§ **WHAT IS ASKED**
Reproduce the White House Watch chat transcript below in full, word for word.

§ **GIVEN TEXT**

White House Watch
Wednesday, May 20, 2009; 1:00 PM
What's going on inside the White House? Ask Dan Froomkin, who writes the White House Watch for washingtonpost.com.
He was online Wednesday, May 20 at 1 p.m. ET to take your questions about his blog and the latest White House news.
Dan Froomkin: Hi everyone and welcome. Let's talk about the White House. What's interesting you the most these days?
Kingstown, R.I.: Great work, Dan. Any thoughts on how serious the Pelosi flap is becoming? When Newt Gingrich demands that she step down, I'm not sure whether to take it seriously or laugh.
Dan Froomkin: I never predict the course of Washington political stories -- because there is no logic to them.
What I think is significant about the Pelosi story, at least thus far, is that it has reinvigorated the Republican torture apologists. They suddenly feel they've got a hold of a winning issue. Or at least a distraction.
And that in turn is significant because while I think some sort of commission of inquiry into torture etc., is inevitable, I think it probably won't come until at least a few Republicans peel off from the torture dead-enders, realizing that torture is not a good brand for their party -- sort of like some Republicans realized that Nixon wasn't a good brand. That has now been delayed, I fear.

§ **GIVEN ENTRIES**
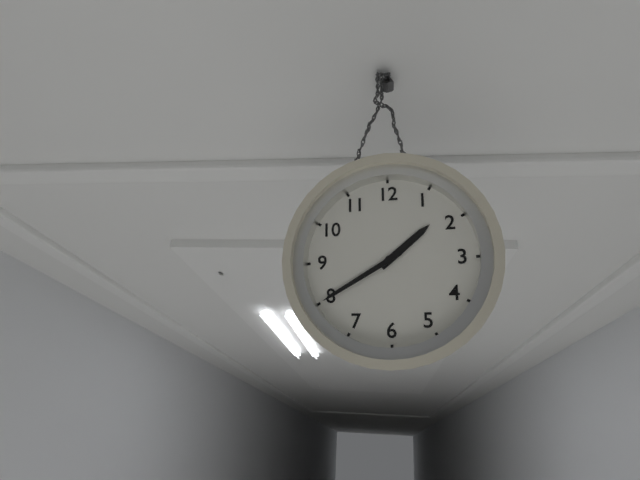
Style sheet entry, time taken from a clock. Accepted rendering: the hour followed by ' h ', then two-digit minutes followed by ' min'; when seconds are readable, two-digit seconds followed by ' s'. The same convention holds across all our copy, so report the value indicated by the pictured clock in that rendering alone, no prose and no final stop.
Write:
1 h 40 min
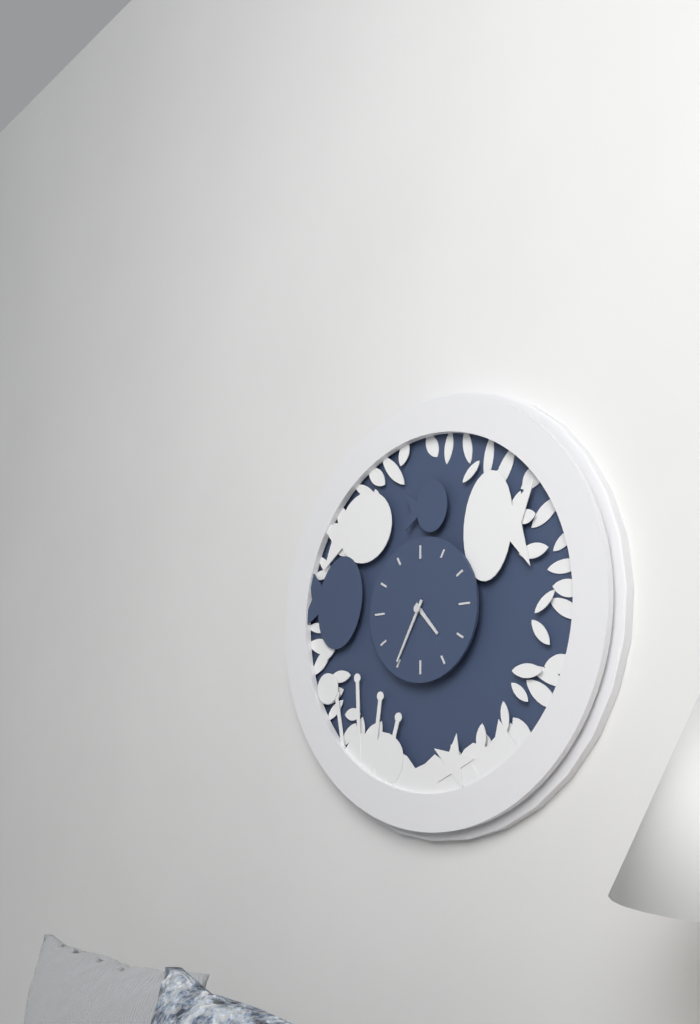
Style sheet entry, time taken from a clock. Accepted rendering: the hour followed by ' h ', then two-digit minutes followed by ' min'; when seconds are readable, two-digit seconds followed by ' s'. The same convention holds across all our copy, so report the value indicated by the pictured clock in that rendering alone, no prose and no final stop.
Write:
4 h 35 min
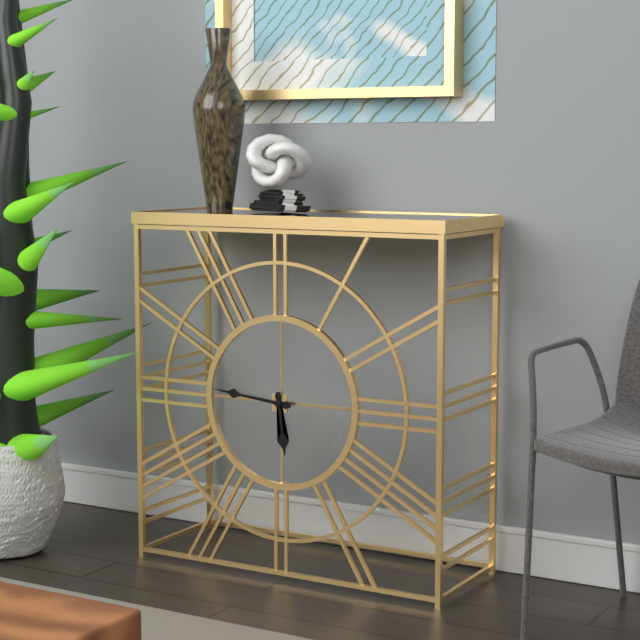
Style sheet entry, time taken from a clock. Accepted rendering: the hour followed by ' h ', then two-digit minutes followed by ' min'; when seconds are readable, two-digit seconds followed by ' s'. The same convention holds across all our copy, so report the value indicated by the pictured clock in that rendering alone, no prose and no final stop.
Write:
5 h 46 min
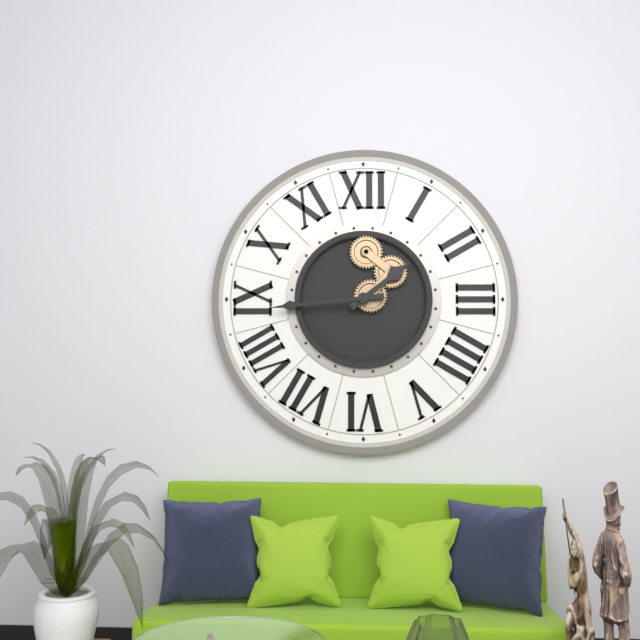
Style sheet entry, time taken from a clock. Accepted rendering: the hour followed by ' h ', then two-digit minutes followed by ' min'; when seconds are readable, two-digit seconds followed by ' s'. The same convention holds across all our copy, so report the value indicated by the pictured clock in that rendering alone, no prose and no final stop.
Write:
1 h 44 min
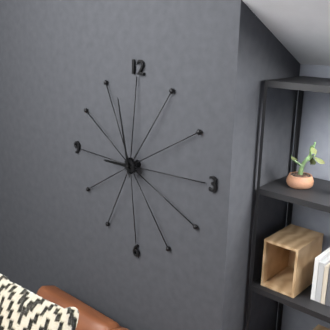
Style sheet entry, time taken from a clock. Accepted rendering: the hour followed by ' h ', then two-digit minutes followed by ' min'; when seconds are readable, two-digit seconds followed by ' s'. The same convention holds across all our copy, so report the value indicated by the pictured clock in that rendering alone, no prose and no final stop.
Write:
8 h 58 min
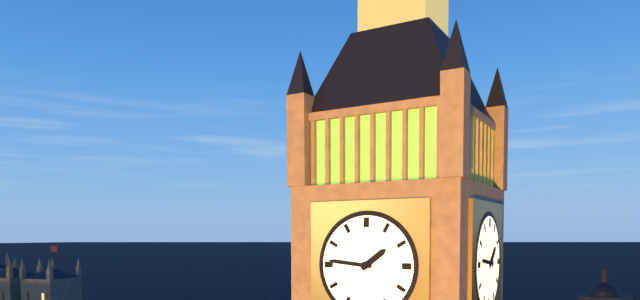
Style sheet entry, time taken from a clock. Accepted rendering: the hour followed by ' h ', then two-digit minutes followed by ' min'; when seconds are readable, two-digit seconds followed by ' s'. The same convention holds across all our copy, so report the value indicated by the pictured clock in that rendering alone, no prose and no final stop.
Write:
1 h 46 min
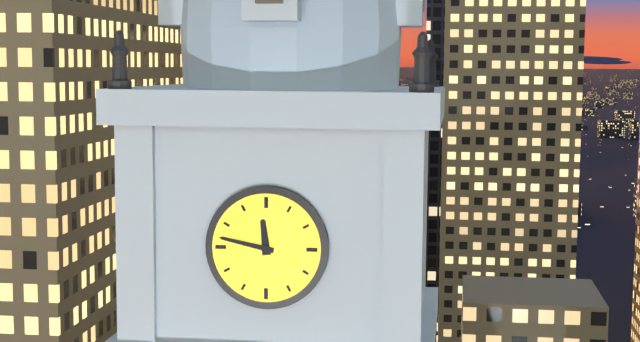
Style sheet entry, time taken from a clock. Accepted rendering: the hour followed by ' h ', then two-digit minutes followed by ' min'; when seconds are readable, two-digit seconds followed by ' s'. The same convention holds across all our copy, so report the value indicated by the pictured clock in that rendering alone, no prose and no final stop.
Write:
11 h 47 min
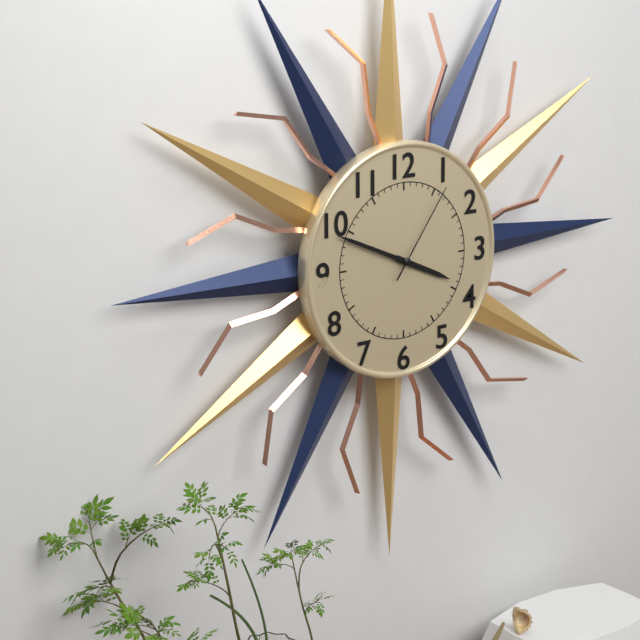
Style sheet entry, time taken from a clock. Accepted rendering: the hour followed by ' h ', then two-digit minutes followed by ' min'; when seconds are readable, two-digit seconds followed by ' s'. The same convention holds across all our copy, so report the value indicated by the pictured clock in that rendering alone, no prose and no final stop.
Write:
3 h 49 min 06 s
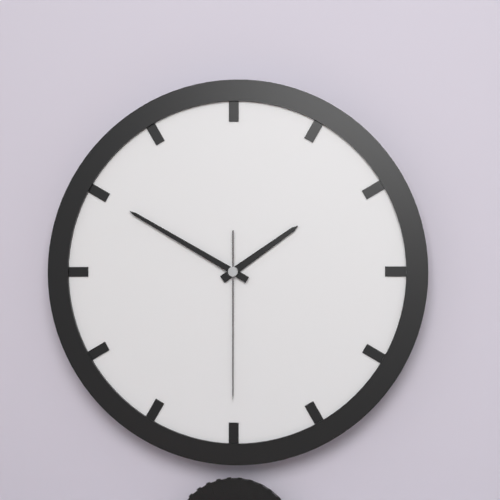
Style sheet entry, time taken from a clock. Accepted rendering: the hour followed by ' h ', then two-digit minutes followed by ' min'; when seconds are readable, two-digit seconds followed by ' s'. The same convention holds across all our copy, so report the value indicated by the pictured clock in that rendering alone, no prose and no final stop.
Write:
1 h 50 min 30 s
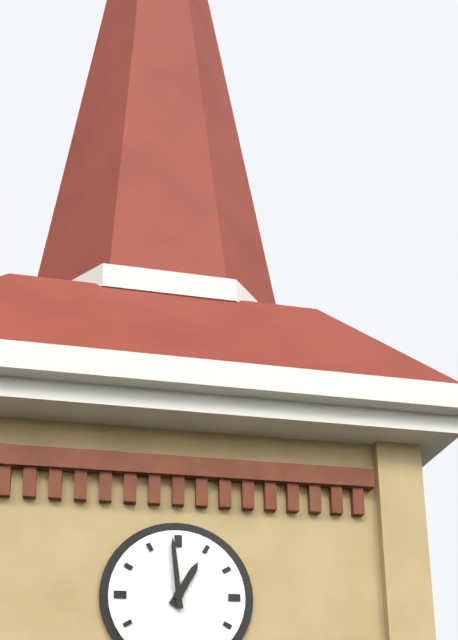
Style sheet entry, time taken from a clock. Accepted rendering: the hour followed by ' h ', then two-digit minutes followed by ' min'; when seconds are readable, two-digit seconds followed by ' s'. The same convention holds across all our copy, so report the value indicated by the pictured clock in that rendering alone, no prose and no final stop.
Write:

§ **COMPLETE RESPONSE**
White House Watch
Wednesday, May 20, 2009; 1:00 PM
What's going on inside the White House? Ask Dan Froomkin, who writes the White House Watch for washingtonpost.com.
He was online Wednesday, May 20 at 1 p.m. ET to take your questions about his blog and the latest White House news.
Dan Froomkin: Hi everyone and welcome. Let's talk about the White House. What's interesting you the most these days?
Kingstown, R.I.: Great work, Dan. Any thoughts on how serious the Pelosi flap is becoming? When Newt Gingrich demands that she step down, I'm not sure whether to take it seriously or laugh.
Dan Froomkin: I never predict the course of Washington political stories -- because there is no logic to them.
What I think is significant about the Pelosi story, at least thus far, is that it has reinvigorated the Republican torture apologists. They suddenly feel they've got a hold of a winning issue. Or at least a distraction.
And that in turn is significant because while I think some sort of commission of inquiry into torture etc., is inevitable, I think it probably won't come until at least a few Republicans peel off from the torture dead-enders, realizing that torture is not a good brand for their party -- sort of like some Republicans realized that Nixon wasn't a good brand. That has now been delayed, I fear.